> **Work to complete**
Each line of the data that includes the string "unless" is to be copied out.

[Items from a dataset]
--------------------
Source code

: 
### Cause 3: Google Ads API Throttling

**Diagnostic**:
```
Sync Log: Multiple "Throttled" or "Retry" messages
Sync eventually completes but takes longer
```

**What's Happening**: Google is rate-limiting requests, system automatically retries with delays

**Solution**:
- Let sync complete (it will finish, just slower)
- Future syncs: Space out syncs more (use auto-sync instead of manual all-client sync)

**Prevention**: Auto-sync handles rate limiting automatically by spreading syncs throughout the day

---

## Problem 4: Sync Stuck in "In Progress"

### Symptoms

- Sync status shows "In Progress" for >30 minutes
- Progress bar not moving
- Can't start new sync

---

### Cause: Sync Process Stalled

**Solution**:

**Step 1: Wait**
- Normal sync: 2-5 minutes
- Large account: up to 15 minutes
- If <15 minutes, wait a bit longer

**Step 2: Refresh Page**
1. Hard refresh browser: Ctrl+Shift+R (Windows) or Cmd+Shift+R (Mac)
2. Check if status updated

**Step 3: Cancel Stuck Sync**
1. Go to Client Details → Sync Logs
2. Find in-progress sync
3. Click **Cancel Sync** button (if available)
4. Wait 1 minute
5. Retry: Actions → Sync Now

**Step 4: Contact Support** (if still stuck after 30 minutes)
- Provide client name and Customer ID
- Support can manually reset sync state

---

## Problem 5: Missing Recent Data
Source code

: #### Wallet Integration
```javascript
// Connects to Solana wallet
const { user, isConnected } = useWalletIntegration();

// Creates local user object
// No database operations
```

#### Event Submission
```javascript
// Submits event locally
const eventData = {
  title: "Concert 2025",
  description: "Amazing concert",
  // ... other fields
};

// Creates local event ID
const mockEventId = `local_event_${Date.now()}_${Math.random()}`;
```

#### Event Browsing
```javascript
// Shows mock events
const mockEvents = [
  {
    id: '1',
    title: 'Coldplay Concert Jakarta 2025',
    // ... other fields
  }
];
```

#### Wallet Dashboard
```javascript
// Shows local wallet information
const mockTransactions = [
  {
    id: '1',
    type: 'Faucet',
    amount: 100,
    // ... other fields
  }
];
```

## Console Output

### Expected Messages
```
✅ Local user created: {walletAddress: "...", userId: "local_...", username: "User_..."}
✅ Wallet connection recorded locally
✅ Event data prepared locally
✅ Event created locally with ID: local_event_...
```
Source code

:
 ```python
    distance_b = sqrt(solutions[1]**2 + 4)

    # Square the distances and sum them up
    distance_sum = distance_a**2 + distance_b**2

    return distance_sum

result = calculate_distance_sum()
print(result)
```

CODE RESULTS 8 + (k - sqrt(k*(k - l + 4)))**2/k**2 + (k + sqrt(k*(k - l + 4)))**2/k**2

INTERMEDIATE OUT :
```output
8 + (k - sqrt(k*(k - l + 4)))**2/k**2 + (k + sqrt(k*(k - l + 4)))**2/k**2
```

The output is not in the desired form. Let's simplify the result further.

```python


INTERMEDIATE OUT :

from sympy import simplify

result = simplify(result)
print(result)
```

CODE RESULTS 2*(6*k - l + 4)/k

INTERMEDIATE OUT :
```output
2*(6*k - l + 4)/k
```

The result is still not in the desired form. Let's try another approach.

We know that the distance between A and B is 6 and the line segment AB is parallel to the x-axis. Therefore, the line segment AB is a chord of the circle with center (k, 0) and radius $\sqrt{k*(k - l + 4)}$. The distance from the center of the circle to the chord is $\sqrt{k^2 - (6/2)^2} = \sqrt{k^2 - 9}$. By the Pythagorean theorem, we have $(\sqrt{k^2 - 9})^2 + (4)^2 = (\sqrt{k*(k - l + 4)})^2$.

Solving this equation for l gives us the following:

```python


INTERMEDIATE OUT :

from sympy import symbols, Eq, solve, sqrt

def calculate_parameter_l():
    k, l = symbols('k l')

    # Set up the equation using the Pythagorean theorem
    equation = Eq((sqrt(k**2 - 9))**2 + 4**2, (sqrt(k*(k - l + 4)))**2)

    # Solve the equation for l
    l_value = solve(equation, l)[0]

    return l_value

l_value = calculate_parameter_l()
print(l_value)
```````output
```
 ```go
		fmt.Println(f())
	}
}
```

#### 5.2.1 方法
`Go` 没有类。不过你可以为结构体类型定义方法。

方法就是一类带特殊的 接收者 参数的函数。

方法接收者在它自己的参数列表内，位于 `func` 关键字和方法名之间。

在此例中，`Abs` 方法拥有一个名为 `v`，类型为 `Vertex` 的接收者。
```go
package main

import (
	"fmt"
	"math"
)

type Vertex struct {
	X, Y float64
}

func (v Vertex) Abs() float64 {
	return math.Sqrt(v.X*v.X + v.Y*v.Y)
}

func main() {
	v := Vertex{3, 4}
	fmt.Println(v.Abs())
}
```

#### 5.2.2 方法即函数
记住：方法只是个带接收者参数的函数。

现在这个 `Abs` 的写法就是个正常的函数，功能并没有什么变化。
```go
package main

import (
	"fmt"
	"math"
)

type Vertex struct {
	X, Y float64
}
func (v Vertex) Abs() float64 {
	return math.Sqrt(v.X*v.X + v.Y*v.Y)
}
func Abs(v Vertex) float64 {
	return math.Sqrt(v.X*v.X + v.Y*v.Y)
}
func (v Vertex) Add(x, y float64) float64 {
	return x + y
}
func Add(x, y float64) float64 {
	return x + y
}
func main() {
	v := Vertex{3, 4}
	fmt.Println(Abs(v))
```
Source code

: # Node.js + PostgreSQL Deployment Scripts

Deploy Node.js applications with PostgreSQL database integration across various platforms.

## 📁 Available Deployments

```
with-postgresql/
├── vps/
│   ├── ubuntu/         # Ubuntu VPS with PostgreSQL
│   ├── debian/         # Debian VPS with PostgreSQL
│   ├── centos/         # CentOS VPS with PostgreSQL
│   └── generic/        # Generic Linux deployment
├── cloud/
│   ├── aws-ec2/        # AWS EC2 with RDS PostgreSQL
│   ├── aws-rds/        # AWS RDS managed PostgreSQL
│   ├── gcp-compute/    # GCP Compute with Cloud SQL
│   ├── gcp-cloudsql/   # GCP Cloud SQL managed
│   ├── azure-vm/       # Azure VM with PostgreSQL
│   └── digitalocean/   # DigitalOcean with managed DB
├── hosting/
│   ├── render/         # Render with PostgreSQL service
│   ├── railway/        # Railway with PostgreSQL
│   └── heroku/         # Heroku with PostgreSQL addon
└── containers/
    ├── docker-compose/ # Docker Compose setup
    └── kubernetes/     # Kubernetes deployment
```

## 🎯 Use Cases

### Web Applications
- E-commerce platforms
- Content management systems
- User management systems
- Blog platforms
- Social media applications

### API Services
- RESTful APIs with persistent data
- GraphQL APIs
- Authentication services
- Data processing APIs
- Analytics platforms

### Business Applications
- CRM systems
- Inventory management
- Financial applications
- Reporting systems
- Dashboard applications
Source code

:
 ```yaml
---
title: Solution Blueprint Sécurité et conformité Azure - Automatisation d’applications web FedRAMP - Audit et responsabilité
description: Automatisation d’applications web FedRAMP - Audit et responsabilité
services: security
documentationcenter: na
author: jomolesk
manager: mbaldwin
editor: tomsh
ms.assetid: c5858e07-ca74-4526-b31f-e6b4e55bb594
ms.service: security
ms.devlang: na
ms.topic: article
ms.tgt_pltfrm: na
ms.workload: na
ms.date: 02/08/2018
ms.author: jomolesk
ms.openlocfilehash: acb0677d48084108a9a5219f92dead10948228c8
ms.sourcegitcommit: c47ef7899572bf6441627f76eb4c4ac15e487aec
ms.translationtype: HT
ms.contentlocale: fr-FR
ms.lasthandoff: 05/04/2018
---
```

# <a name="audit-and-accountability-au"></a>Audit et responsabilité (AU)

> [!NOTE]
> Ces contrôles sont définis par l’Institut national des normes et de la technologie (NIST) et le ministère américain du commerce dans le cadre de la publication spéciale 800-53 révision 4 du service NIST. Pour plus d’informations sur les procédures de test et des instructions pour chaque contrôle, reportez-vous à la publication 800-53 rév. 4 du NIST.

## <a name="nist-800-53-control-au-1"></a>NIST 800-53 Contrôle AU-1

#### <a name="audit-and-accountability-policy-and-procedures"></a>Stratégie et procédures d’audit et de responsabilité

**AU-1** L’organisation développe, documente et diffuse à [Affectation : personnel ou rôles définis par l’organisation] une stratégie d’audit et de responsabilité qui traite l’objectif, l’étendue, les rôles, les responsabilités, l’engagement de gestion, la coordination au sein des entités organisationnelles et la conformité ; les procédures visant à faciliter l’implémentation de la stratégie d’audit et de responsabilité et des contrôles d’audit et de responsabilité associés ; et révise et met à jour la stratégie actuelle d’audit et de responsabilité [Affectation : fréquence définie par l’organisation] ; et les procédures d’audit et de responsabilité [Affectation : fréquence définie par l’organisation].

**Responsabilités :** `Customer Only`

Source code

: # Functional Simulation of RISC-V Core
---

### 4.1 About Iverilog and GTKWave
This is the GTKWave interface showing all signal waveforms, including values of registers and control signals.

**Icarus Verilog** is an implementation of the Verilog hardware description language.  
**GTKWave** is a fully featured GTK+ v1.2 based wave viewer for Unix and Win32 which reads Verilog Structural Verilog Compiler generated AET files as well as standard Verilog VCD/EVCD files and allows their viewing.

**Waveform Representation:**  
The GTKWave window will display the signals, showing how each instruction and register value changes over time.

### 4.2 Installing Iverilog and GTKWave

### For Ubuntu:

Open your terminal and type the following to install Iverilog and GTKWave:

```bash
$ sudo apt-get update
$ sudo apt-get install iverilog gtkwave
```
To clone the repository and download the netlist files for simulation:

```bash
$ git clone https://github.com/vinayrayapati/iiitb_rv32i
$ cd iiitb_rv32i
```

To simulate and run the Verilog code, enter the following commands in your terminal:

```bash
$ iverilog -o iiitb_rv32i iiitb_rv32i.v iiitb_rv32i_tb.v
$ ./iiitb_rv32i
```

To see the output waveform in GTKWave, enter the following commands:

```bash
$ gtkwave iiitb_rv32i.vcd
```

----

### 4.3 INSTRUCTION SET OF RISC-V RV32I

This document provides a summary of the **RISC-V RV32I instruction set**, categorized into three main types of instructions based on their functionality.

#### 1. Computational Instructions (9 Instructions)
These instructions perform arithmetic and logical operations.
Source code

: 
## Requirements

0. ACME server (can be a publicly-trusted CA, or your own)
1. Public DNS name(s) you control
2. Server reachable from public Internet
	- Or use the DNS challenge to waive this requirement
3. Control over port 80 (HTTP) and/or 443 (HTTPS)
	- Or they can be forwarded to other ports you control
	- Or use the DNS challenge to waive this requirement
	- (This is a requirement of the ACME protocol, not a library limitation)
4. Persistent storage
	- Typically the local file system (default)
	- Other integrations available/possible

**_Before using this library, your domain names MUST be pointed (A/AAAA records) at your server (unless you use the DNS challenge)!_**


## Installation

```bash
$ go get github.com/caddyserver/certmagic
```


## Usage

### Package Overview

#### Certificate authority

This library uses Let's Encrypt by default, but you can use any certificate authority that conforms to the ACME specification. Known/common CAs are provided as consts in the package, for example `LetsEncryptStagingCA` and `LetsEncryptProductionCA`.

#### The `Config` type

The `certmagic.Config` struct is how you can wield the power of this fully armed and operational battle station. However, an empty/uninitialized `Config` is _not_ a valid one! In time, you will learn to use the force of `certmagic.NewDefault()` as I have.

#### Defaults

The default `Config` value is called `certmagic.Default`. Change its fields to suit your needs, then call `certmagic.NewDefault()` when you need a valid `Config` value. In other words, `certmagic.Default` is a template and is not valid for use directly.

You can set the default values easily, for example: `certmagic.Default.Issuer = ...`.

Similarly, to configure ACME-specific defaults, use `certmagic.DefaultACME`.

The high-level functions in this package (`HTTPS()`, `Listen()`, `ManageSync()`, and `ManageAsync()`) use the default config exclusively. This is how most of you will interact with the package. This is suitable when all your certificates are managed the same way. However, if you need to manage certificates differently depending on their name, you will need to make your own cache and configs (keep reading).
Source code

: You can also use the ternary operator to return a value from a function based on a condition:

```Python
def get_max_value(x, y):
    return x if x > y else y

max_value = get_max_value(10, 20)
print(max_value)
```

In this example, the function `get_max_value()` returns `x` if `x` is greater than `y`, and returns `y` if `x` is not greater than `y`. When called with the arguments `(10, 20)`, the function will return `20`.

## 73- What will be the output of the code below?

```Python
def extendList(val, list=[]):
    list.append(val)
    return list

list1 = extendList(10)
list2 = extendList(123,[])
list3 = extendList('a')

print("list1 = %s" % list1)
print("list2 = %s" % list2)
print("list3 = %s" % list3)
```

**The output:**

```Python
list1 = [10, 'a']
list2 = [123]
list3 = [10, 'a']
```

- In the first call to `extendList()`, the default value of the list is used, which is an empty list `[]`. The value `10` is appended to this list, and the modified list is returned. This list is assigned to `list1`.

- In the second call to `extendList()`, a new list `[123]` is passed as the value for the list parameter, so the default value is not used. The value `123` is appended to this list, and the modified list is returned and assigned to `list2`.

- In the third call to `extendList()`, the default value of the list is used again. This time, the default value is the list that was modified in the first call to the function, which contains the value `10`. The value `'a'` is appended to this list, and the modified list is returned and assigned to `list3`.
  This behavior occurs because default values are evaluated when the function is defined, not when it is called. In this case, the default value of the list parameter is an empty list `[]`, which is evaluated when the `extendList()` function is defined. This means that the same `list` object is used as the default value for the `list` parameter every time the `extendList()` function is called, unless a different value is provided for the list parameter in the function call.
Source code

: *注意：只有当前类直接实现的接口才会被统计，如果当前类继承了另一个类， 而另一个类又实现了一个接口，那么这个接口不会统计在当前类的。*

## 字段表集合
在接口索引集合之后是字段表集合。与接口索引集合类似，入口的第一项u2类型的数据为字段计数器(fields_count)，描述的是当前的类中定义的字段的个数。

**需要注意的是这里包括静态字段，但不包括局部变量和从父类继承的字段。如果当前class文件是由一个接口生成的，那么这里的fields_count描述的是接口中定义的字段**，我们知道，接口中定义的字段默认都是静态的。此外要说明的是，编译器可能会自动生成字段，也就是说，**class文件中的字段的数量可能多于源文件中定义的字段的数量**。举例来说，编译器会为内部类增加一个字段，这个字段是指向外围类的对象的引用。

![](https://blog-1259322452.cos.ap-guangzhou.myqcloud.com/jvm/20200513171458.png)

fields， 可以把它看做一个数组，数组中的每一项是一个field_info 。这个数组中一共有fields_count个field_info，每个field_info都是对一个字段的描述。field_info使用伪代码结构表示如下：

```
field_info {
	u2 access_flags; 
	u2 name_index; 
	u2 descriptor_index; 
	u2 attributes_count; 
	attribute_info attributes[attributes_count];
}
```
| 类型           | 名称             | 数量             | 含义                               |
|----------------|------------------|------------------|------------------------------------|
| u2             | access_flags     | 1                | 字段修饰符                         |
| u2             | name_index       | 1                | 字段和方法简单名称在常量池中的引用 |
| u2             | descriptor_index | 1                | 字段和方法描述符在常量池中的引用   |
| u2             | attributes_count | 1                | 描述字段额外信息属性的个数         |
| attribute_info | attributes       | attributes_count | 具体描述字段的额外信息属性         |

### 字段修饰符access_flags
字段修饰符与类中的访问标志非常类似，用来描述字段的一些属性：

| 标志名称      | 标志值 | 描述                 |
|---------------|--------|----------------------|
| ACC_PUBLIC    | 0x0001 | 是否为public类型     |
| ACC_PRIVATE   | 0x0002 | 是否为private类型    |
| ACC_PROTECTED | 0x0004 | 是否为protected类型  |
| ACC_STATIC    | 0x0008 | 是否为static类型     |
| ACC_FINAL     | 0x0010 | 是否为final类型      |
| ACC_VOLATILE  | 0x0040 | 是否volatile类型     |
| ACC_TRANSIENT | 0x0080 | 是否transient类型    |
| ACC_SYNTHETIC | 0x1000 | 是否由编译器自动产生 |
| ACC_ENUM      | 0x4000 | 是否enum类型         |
--------------------
> **Task solution**
**_Before using this library, your domain names MUST be pointed (A/AAAA records) at your server (unless you use the DNS challenge)!_**
  This behavior occurs because default values are evaluated when the function is defined, not when it is called. In this case, the default value of the list parameter is an empty list `[]`, which is evaluated when the `extendList()` function is defined. This means that the same `list` object is used as the default value for the `list` parameter every time the `extendList()` function is called, unless a different value is provided for the list parameter in the function call.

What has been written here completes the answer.